Christina Trampota

Community Development Financial Institutions (CDFIs) are banking institutions designed specifically to serve underbanked communities. These communities are often low on the socio-economic ladder, and they often need financial services designed specifically for them. But because the traditional banking model often views people and businesses in these communities as high risk, they’re often overlooked.

That’s where financial institutions like Quontic Bank come in. Quontic Bank is a CDFI based in New York City, but because of their emphasis on the mobile experience, they’re able to serve customers in all 50 states. Patrick Sells, Quontic’s Chief Innovation Officer and this week’s guest on the Fintech Growth Talk, sees this not only as an advantage but an evolution.

According to Sells, Quontic is aiming to be the first “mobile-only” banking institution by essentially getting rid of online banking and moving all functions to their mobile application.

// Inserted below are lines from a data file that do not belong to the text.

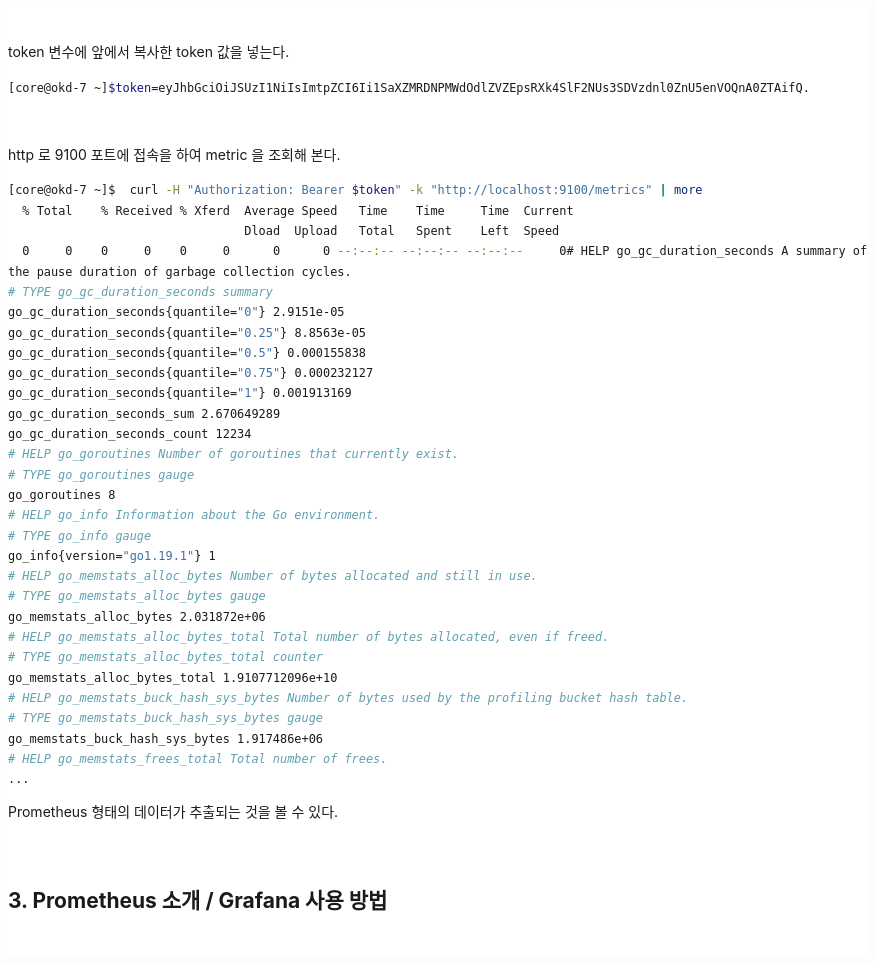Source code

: <br/>


token 변수에 앞에서 복사한 token 값을 넣는다.  

```bash
[core@okd-7 ~]$token=eyJhbGciOiJSUzI1NiIsImtpZCI6Ii1SaXZMRDNPMWdOdlZVZEpsRXk4SlF2NUs3SDVzdnl0ZnU5enVOQnA0ZTAifQ.
```  

<br/>

http 로 9100 포트에 접속을 하여 metric 을 조회해 본다.   

```bash
[core@okd-7 ~]$  curl -H "Authorization: Bearer $token" -k "http://localhost:9100/metrics" | more
  % Total    % Received % Xferd  Average Speed   Time    Time     Time  Current
                                 Dload  Upload   Total   Spent    Left  Speed
  0     0    0     0    0     0      0      0 --:--:-- --:--:-- --:--:--     0# HELP go_gc_duration_seconds A summary of the pause duration of garbage collection cycles.
# TYPE go_gc_duration_seconds summary
go_gc_duration_seconds{quantile="0"} 2.9151e-05
go_gc_duration_seconds{quantile="0.25"} 8.8563e-05
go_gc_duration_seconds{quantile="0.5"} 0.000155838
go_gc_duration_seconds{quantile="0.75"} 0.000232127
go_gc_duration_seconds{quantile="1"} 0.001913169
go_gc_duration_seconds_sum 2.670649289
go_gc_duration_seconds_count 12234
# HELP go_goroutines Number of goroutines that currently exist.
# TYPE go_goroutines gauge
go_goroutines 8
# HELP go_info Information about the Go environment.
# TYPE go_info gauge
go_info{version="go1.19.1"} 1
# HELP go_memstats_alloc_bytes Number of bytes allocated and still in use.
# TYPE go_memstats_alloc_bytes gauge
go_memstats_alloc_bytes 2.031872e+06
# HELP go_memstats_alloc_bytes_total Total number of bytes allocated, even if freed.
# TYPE go_memstats_alloc_bytes_total counter
go_memstats_alloc_bytes_total 1.9107712096e+10
# HELP go_memstats_buck_hash_sys_bytes Number of bytes used by the profiling bucket hash table.
# TYPE go_memstats_buck_hash_sys_bytes gauge
go_memstats_buck_hash_sys_bytes 1.917486e+06
# HELP go_memstats_frees_total Total number of frees.
...
```  

Prometheus 형태의 데이터가 추출되는 것을 볼 수 있다.  

<br/>

## 3. Prometheus 소개 / Grafana 사용 방법


<br/>
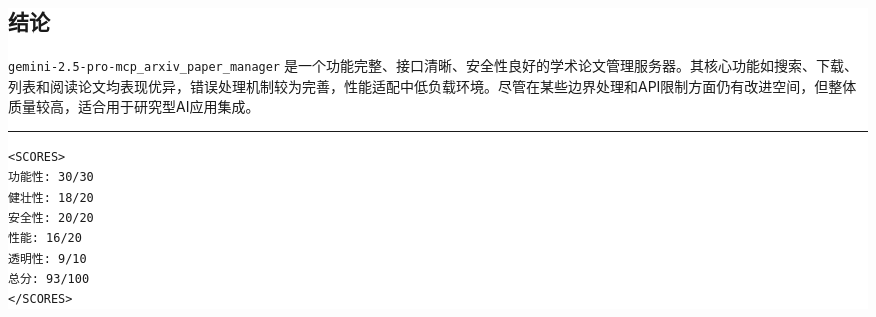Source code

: 
## 结论

`gemini-2.5-pro-mcp_arxiv_paper_manager` 是一个功能完整、接口清晰、安全性良好的学术论文管理服务器。其核心功能如搜索、下载、列表和阅读论文均表现优异，错误处理机制较为完善，性能适配中低负载环境。尽管在某些边界处理和API限制方面仍有改进空间，但整体质量较高，适合用于研究型AI应用集成。

---

```
<SCORES>
功能性: 30/30
健壮性: 18/20
安全性: 20/20
性能: 16/20
透明性: 9/10
总分: 93/100
</SCORES>
```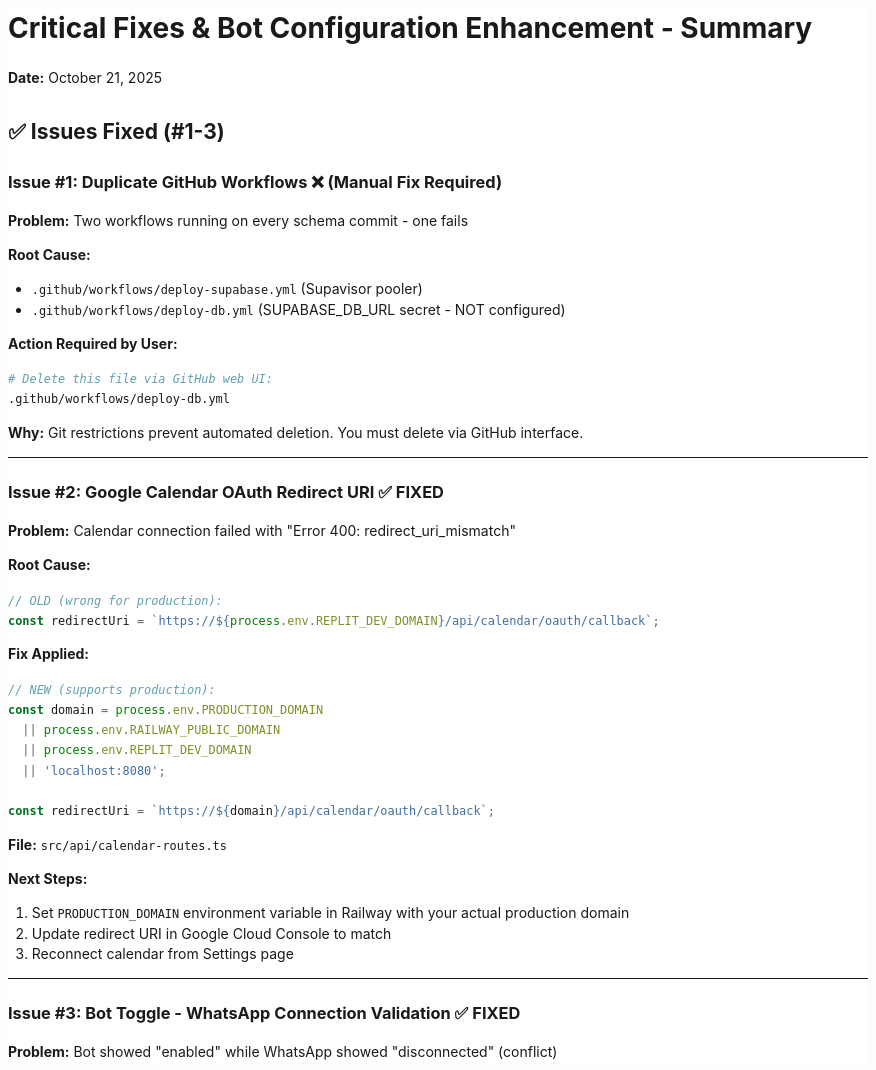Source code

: # Critical Fixes & Bot Configuration Enhancement - Summary
**Date:** October 21, 2025

## ✅ Issues Fixed (#1-3)

### Issue #1: Duplicate GitHub Workflows ❌ (Manual Fix Required)
**Problem:** Two workflows running on every schema commit - one fails

**Root Cause:**
- `.github/workflows/deploy-supabase.yml` (Supavisor pooler)
- `.github/workflows/deploy-db.yml` (SUPABASE_DB_URL secret - NOT configured)

**Action Required by User:**
```bash
# Delete this file via GitHub web UI:
.github/workflows/deploy-db.yml
```
**Why:** Git restrictions prevent automated deletion. You must delete via GitHub interface.

---

### Issue #2: Google Calendar OAuth Redirect URI ✅ FIXED
**Problem:** Calendar connection failed with "Error 400: redirect_uri_mismatch"

**Root Cause:**
```typescript
// OLD (wrong for production):
const redirectUri = `https://${process.env.REPLIT_DEV_DOMAIN}/api/calendar/oauth/callback`;
```

**Fix Applied:**
```typescript
// NEW (supports production):
const domain = process.env.PRODUCTION_DOMAIN 
  || process.env.RAILWAY_PUBLIC_DOMAIN 
  || process.env.REPLIT_DEV_DOMAIN 
  || 'localhost:8080';
  
const redirectUri = `https://${domain}/api/calendar/oauth/callback`;
```

**File:** `src/api/calendar-routes.ts`

**Next Steps:**
1. Set `PRODUCTION_DOMAIN` environment variable in Railway with your actual production domain
2. Update redirect URI in Google Cloud Console to match
3. Reconnect calendar from Settings page

---

### Issue #3: Bot Toggle - WhatsApp Connection Validation ✅ FIXED
**Problem:** Bot showed "enabled" while WhatsApp showed "disconnected" (conflict)
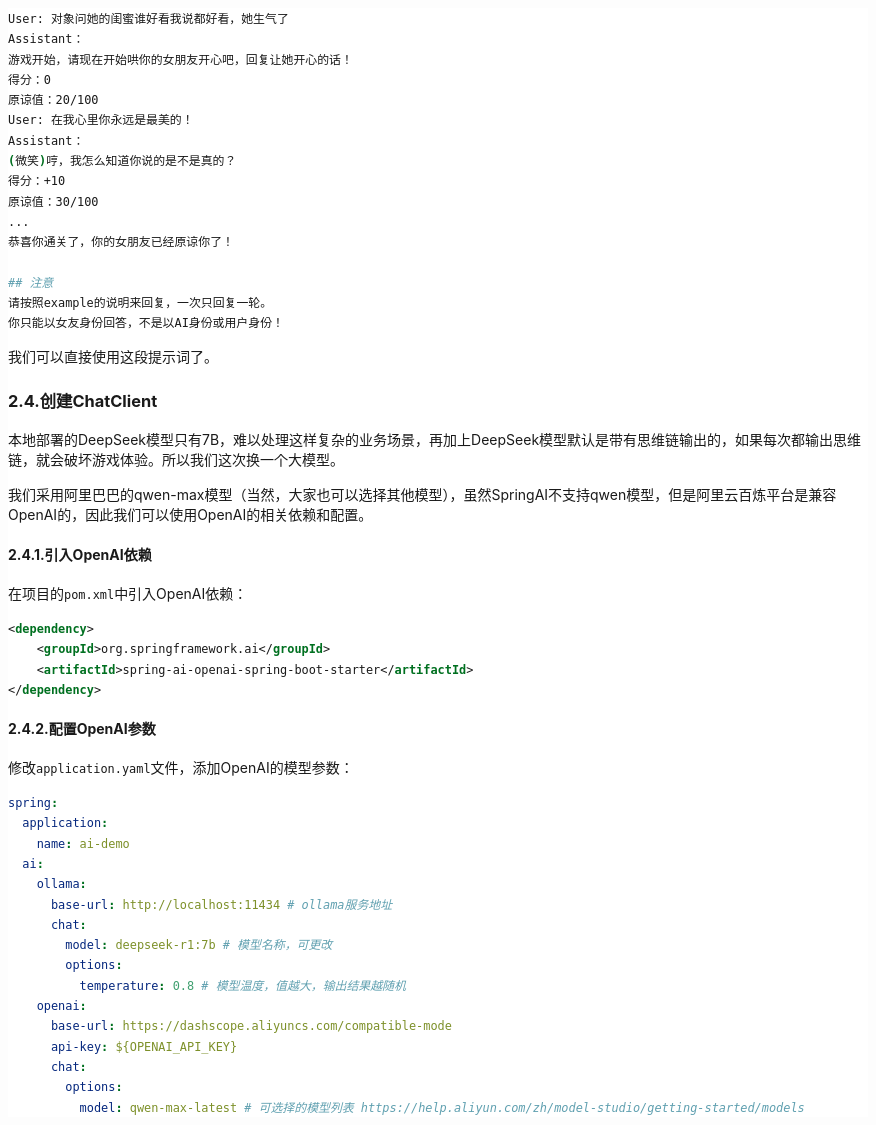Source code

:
 ```Bash
User: 对象问她的闺蜜谁好看我说都好看，她生气了
Assistant：
游戏开始，请现在开始哄你的女朋友开心吧，回复让她开心的话！
得分：0
原谅值：20/100
User: 在我心里你永远是最美的！
Assistant：
(微笑)哼，我怎么知道你说的是不是真的？
得分：+10
原谅值：30/100
...
恭喜你通关了，你的女朋友已经原谅你了！
            
## 注意
请按照example的说明来回复，一次只回复一轮。
你只能以女友身份回答，不是以AI身份或用户身份！
```

我们可以直接使用这段提示词了。

### 2.4.创建ChatClient

本地部署的DeepSeek模型只有7B，难以处理这样复杂的业务场景，再加上DeepSeek模型默认是带有思维链输出的，如果每次都输出思维链，就会破坏游戏体验。所以我们这次换一个大模型。

我们采用阿里巴巴的qwen-max模型（当然，大家也可以选择其他模型），虽然SpringAI不支持qwen模型，但是阿里云百炼平台是兼容OpenAI的，因此我们可以使用OpenAI的相关依赖和配置。

#### 2.4.1.引入OpenAI依赖

在项目的`pom.xml`中引入OpenAI依赖：

```XML
<dependency>
    <groupId>org.springframework.ai</groupId>
    <artifactId>spring-ai-openai-spring-boot-starter</artifactId>
</dependency>
```

#### 2.4.2.配置OpenAI参数

修改`application.yaml`文件，添加OpenAI的模型参数：

```YAML
spring:
  application:
    name: ai-demo
  ai:
    ollama:
      base-url: http://localhost:11434 # ollama服务地址
      chat:
        model: deepseek-r1:7b # 模型名称，可更改
        options:
          temperature: 0.8 # 模型温度，值越大，输出结果越随机
    openai:
      base-url: https://dashscope.aliyuncs.com/compatible-mode
      api-key: ${OPENAI_API_KEY}
      chat:
        options:
          model: qwen-max-latest # 可选择的模型列表 https://help.aliyun.com/zh/model-studio/getting-started/models
```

This suits Quontic’s customers and their needs well, given that approximately 71 percent of U.S. adults earning less than $30,000 per year own a smartphone. That might be smaller than smartphone penetration among all incomes (96 percent), but only 56 percent of adults in that income bracket have home broadband. In other words, people in underserved communities dramatically rely on their smartphones for everything related to the internet, including banking.

For CDFIs, moving to mobile-only is a logical step, says Sells. For the underbanked, CDFIs have more flexibility around borrower requirements on loans, which is the top banking service underserved populations often need. Traditional banks have tighter regulations and policies that have been developed over decades, but they were never designed for the modern economy. For example, most gig economy workers are underbanked because the documents they have don’t check the boxes a traditional bank requires. So, it’s more difficult for them to get mortgages and loans. However, there is a lot of other data that banks can now analyze and still make responsible loans that are good for both the borrower and lender. That’s why being able to open an account in three minutes on a mobile app is an essential benefit mobile-only CDFIs can offer, but it’s also a starting point for all other banking services.

That said, it’s not realistic to be mobile or not, or digital or not. Sells believes the future of banking is a much more integrated mobile/in-person experience. In fact, he envisions a future where customers can use self-serve kiosks in physical branches to conduct all their banking (not just ATM deposits and withdrawals) that are safer and more secure.

What’s holding back the banking industry, then, from adopting these more customer-centric digital features? Sells believes it’s a lack of developers working directly in banks. Most banks typically outsource this function to development agencies and fintech firms. The challenge, of course, is regulation. Where fintechs often thrive with innovation, they also often fall short when it comes to understanding compliance and implementing technologies and/or policies that protect them and the financial institution with whom they’ve partnered. But having developers in house can make a huge difference because they have “all the keys to the kingdom,” and don’t have as many regulatory obstacles to getting the data they need to develop digital services.

Of course, mobile-only banking is likely to accelerate because of COVID, but innovation will as well. There’s not a bank out there that doesn’t want to innovate, says Sells, and it’s often just a matter of cross-breeding innovators with compliance officers at both fintech firms and financial institutions.


Patrick Sells, an award-winning entrepreneur recognized for digital innovation in banking, is on a mission to transform financial services through the fusion of Bitcoin and banking. A deeply held belief of Patrick’s is that the two should be symbiotic in order to create maximum financial security for all. As the Head of NYDIG's Bank Solutions business, Patrick will build upon the momentum from NYDIG's efforts to bring the needed technological infrastructure for banks to be able to offer Bitcoin products and services such as custody, rewards programs and lending opportunities. Prior to joining NYDIG, Patrick served as Chief Innovation Officer at Quontic Bank, where he evolved the firm into a leading adaptive digital bank in the U.S. through a focus on technology and innovation. Prior to Quontic, he built and ran several technology, data and digital marketing companies, and has advised banks and fintech companies on regulatory compliance.